■ **Estratto del testo**:
* * *

Ciò evidenzia come la crisi, invece di essere l’occasione per avanzare finalmente verso un’unione politica in cui ci sia spazio per tutti, sarebbe la scusa per disfarsi di quelle zone e di quei Paesi che, per alcuni, sono le zavorre che frenano il progresso degli altri. Queste scelte adottate da un certo tipo di liberismo conservativo attraverso manovre e programmi di austerità e non con operazioni espansive, anche superando i limiti delle sovranità nazionali, dovrebbero farci riflettere a fondo sul perché ci troviamo in questa situazione, perché continueremo a starci per molto tempo, e come ne potremmo uscire. La diffusa convinzione che occorra ad ogni costo pagare i debiti corrompe il nostro impulso ad aiutarci a vicenda. Non sono i debiti, ma i rapporti umani ad essere sacri.

* * *

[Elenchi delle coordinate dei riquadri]

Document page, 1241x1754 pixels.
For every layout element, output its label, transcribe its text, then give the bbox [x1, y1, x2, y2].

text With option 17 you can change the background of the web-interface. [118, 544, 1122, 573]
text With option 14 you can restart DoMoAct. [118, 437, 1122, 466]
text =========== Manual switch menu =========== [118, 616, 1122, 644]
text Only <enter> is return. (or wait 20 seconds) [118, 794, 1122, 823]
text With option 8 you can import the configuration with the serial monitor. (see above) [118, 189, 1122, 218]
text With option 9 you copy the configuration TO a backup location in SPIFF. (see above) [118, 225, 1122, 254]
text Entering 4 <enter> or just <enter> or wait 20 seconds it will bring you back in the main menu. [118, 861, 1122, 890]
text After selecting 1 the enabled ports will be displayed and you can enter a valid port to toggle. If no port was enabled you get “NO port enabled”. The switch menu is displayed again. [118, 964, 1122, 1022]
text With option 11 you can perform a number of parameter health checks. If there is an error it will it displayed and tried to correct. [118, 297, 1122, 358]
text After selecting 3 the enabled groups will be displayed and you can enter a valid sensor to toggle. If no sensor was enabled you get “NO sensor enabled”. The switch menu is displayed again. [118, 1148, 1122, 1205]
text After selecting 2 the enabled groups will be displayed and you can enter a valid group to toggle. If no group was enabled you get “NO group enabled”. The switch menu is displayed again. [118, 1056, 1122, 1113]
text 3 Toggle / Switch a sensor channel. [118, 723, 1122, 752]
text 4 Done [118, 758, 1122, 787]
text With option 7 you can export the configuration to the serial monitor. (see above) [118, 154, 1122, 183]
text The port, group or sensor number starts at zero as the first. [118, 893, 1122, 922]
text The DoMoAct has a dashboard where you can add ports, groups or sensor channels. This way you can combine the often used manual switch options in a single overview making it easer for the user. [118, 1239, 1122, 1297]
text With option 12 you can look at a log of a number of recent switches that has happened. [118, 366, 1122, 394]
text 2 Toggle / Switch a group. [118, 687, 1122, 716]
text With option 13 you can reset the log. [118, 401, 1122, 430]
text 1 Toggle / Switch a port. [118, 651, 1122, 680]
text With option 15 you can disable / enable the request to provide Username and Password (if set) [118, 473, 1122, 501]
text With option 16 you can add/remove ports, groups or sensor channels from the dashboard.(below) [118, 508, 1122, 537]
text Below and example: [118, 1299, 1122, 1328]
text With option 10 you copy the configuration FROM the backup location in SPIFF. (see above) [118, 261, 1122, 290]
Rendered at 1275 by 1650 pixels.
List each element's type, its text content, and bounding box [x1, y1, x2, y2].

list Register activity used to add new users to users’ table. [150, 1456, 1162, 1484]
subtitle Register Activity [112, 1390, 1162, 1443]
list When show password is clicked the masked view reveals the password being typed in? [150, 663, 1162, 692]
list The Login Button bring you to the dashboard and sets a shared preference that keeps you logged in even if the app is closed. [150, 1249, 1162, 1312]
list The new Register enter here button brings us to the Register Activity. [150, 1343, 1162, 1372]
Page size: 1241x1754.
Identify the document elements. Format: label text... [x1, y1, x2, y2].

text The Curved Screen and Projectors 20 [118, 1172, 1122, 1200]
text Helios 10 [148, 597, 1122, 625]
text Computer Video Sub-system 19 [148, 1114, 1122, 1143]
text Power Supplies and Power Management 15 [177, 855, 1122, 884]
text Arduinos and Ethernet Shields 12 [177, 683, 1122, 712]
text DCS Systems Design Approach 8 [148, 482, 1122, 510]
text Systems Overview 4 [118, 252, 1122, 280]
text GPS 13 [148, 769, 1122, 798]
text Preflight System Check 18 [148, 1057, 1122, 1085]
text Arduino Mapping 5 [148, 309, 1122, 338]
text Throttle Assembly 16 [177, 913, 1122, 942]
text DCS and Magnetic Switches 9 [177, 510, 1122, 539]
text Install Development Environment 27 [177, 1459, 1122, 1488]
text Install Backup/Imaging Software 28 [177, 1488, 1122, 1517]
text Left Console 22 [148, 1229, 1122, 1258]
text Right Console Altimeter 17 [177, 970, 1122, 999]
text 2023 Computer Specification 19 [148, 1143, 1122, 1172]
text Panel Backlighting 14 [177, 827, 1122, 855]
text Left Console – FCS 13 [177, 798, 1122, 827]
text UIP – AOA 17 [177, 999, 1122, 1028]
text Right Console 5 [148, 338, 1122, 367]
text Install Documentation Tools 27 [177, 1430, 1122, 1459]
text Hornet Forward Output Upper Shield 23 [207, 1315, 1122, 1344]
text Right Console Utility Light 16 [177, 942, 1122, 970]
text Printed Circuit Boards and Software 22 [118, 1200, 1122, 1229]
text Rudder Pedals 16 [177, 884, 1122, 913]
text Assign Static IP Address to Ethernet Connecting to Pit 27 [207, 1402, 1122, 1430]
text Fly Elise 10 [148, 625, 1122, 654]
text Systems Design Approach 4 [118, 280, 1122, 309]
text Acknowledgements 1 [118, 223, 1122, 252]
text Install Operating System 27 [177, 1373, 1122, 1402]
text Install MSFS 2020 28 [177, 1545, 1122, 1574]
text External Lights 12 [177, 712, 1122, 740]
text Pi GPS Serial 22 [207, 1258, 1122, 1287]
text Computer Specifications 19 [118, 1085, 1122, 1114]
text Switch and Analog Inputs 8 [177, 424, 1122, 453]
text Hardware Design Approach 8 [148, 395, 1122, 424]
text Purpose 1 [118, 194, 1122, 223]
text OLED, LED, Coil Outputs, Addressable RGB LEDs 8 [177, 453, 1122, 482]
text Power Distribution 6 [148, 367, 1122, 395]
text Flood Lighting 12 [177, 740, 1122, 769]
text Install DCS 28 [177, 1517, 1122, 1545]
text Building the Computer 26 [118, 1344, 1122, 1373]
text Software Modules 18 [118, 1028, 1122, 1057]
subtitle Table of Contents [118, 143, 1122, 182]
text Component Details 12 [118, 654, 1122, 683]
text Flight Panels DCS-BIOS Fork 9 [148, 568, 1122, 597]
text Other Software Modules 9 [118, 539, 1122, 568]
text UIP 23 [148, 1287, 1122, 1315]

* * *

■ **Compiti da svolgere**:
**1.** Ricopia il brano sulla crisi partendo da "Ciò evidenzia come" e proseguendo fino a "ad essere sacri.".
**2.** Per favore, riscrivi come elenco puntato più conciso il paragrafo del brano sulla crisi che comincia con "Ciò evidenzia come la crisi", mantenendone i fatti principali.

■ **Soluzioni dell'esercizio**:
**1.**
Ciò evidenzia come la crisi, invece di essere l’occasione per avanzare finalmente verso un’unione politica in cui ci sia spazio per tutti, sarebbe la scusa per disfarsi di quelle zone e di quei Paesi che, per alcuni, sono le zavorre che frenano il progresso degli altri. Queste scelte adottate da un certo tipo di liberismo conservativo attraverso manovre e programmi di austerità e non con operazioni espansive, anche superando i limiti delle sovranità nazionali, dovrebbero farci riflettere a fondo sul perché ci troviamo in questa situazione, perché continueremo a starci per molto tempo, e come ne potremmo uscire. La diffusa convinzione che occorra ad ogni costo pagare i debiti corrompe il nostro impulso ad aiutarci a vicenda. Non sono i debiti, ma i rapporti umani ad essere sacri.

**2.**
- Anziché spingere verso un'unione politica con spazio per tutti, la crisi diventerebbe la scusa per disfarsi delle zone e dei Paesi che alcuni considerano zavorre per il progresso degli altri.
- Queste scelte sono compiute da un certo liberismo conservativo con manovre e programmi di austerità. Non passano per operazioni espansive che superino anche i limiti delle sovranità nazionali.
- Tali scelte dovrebbero far riflettere sul perché ci troviamo in questa situazione, sul perché vi resteremo a lungo e su come potremmo uscirne.
- La convinzione diffusa che i debiti vadano pagati a ogni costo corrompe l'impulso ad aiutarsi a vicenda.
- Sacri non sono i debiti, ma i rapporti umani.